Prof Gregory Gausse, a Gulf expert at the University of Vermont and author of Oil Monarchies, said the crisis in US-Saudi relations has passed its peak. He said: ‘While American public opinion remains strongly anti-Saudi, and Saudi public opinion even more strongly anti-American, the elites on both sides have found a new, post-9/11 equilibrium.’
But others have a more sceptical assessment of the arms deals.
They signify ‘the hollowness of the rhetoric of democracy and human rights by both the US and UK governments, and may also signal some worry about the stability of Saudi Arabia’, said Prof Asad Abukhalil, author of The Battle For Saudi Arabia.
Other voices continue to push for a harder line against the Al-Saud, especially when it comes to the issues of religious freedom and the promotion of extremism.
Although US Secretary of State Condoleezza Rice has delayed a decision on sanctions for six months, the issue will not go away.
Some members of the American government are also demanding that Saudi Arabia account for its distribution of ‘hate material’ to American mosques, as the Senate plans to investigate the propagation of radical Wahhabism in the US.
The flurry of activity comes after a report from the Centre for Religious Freedom revealed that dozens of mosques in major cities across the country, including New York, Washington and Los Angeles, were distributing documents, bearing the seal of the government of Saudi Arabia, that incite Muslims to acts of violence and promote hatred of Jews and Christians.
A Washington-based group that is part of the human rights organisation Freedom House, the Centre for Religious Freedom, also found during its year-long study that the Saudi-produced materials describe democracy and America as un-Islamic.
They instruct recent Muslim immigrants to consider Americans as enemies and the materials urge new arrivals to use their time in the country as preparation for jihad, the report claims.
In response to the Freedom House report and as part of the Saudi Arabia Accountability Act of 2005, sponsored by Republican Senator Arlen Specter, the Senate judiciary committee (of which Mr Specter is chairman) is expected to hold hearings into the hate materials today.

### ENTRIES PROVIDED
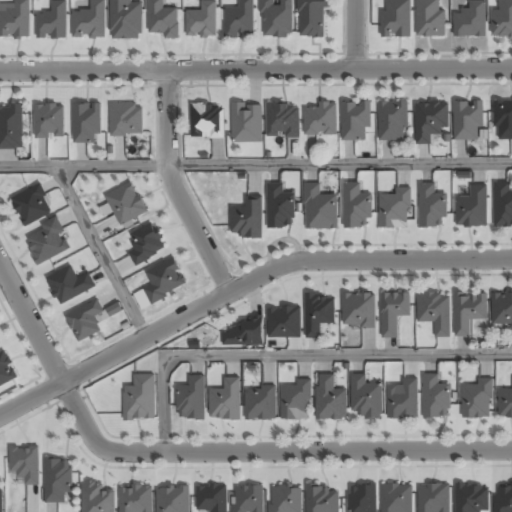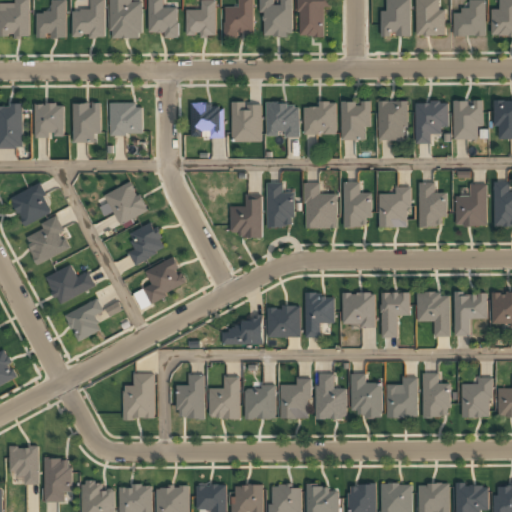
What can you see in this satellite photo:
building: (277, 17)
building: (311, 17)
building: (311, 17)
building: (239, 18)
building: (429, 18)
building: (502, 18)
building: (126, 19)
building: (163, 19)
building: (202, 19)
building: (238, 19)
building: (396, 19)
building: (502, 19)
building: (15, 20)
building: (16, 20)
building: (90, 20)
building: (202, 20)
building: (471, 20)
building: (53, 21)
building: (89, 21)
building: (52, 22)
building: (161, 24)
road: (354, 34)
road: (256, 68)
building: (467, 118)
building: (503, 118)
building: (126, 119)
building: (279, 119)
building: (321, 119)
building: (355, 119)
building: (50, 120)
building: (206, 120)
building: (207, 120)
building: (282, 120)
building: (393, 120)
building: (429, 120)
building: (430, 120)
building: (392, 121)
building: (87, 122)
building: (246, 122)
building: (467, 122)
building: (12, 126)
building: (352, 130)
road: (256, 164)
road: (173, 186)
building: (124, 203)
building: (125, 203)
building: (502, 203)
building: (32, 204)
building: (32, 205)
building: (356, 205)
building: (503, 205)
building: (279, 206)
building: (431, 206)
building: (278, 207)
building: (472, 207)
building: (320, 208)
building: (394, 208)
building: (247, 217)
building: (48, 240)
building: (47, 242)
building: (146, 242)
building: (145, 243)
road: (99, 252)
building: (160, 282)
building: (69, 283)
building: (69, 284)
road: (242, 284)
building: (359, 309)
building: (502, 309)
building: (358, 311)
building: (393, 311)
building: (435, 311)
building: (469, 311)
building: (501, 311)
building: (434, 312)
building: (468, 312)
building: (318, 313)
building: (393, 313)
building: (85, 319)
building: (84, 320)
building: (284, 321)
building: (283, 323)
building: (312, 330)
building: (244, 333)
building: (242, 335)
road: (292, 354)
building: (6, 368)
building: (6, 368)
building: (366, 396)
building: (435, 396)
building: (140, 397)
building: (365, 397)
building: (192, 398)
building: (403, 398)
building: (435, 398)
building: (477, 398)
building: (139, 399)
building: (190, 399)
building: (226, 399)
building: (295, 399)
building: (329, 399)
building: (330, 399)
building: (402, 400)
building: (476, 400)
building: (224, 401)
building: (260, 402)
building: (295, 402)
building: (505, 402)
building: (505, 404)
building: (259, 405)
road: (202, 450)
building: (25, 463)
building: (25, 464)
building: (57, 479)
building: (57, 481)
building: (97, 497)
building: (211, 497)
building: (396, 497)
building: (433, 497)
building: (471, 497)
building: (96, 498)
building: (135, 498)
building: (136, 498)
building: (211, 498)
building: (246, 498)
building: (362, 498)
building: (396, 498)
building: (433, 498)
building: (471, 498)
building: (503, 498)
building: (1, 499)
building: (171, 499)
building: (172, 499)
building: (285, 499)
building: (286, 499)
building: (322, 499)
building: (360, 499)
building: (1, 500)
building: (321, 500)
building: (503, 500)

### STATED EXERCISE A
According to the article on US-Saudi relations, what human rights organization is the Centre for Religious Freedom part of?
### STATED EXERCISE B
Please write a continuation of the article on US-Saudi relations, picking up right after its final sentence.
The entries play no part in this work.

### EXPECTED ANSWER A
Freedom House.

### EXPECTED ANSWER B
The subject up for discussion – Saudi Arabia: Friend Or Foe In The War On Terror? – suggests there are still many obstacles to overcome on the road to smoother Saudi-US relations.
Indeed, the US Congress armed services committee last month considered, in an open hearing, the prospects for a military or Islamist coup in Saudi Arabia.
The committee was told by Brookings Institution military analyst Michael O’Hanlon that, if ordered to secure the Saudi oil installations, the US army would need to deploy some 300,000 troops – twice as many as those now deployed in Iraq.
Other witnesses testifying in closed hearings discussed the possibility of political unrest or an outright coup d’etat against the monarchy.
‘This type of scenario has been discussed for at least two decades and remains of concern today – perhaps even more so – given the surge of terrorist violence in Saudi Arabia in recent years as well as the continued growth and hostile ideology of Al-Qaeda,’ Mr O’Hanlon told the committee.
He outlined various scenarios, including a fundamentalist coup that installed a regime with close ties to Al-Qaeda and intent on acquiring nuclear weapons.
Another scenario was that a new coup regime would seek to put pressure on the West by disrupting the world oil market. Many Western countries would probably want to wait and see what sort of regime emerged from a coup, he suggested.
‘It might be feasible not to do anything at first, and hope that the new regime gradually realised the benefits of reintegrating Saudi Arabia, at least partially, into the global oil economy,’ Mr O’Hanlon said. ‘But in the end, the US and other Western countries might consider using force.’
‘The takeover of the Grand Mosque and the unrest in the Eastern province in 1979 took place at a time when oil prices were increasing dramatically,’ said Mr Fahad Nazer, a resident fellow at the Institute for Gulf Affairs and a former press secretary at the Saudi Embassy in Washington.
‘Furthermore, the mid-1980s witnessed a downward trend in oil prices and cutbacks in government programmes, but were politically stable. The government is still contending with Islamist militants to this very day, despite the recent surge in oil prices and government surplus,’ he said.
For the West, foreign policy in relation to Saudi Arabia has always been guided by the singular, overriding desire of regime continuity. In spite of its claims that it is an Islamic state, Saudi Arabia has been consistently pragmatic and rational in foreign relations, never using Islam as a criterion.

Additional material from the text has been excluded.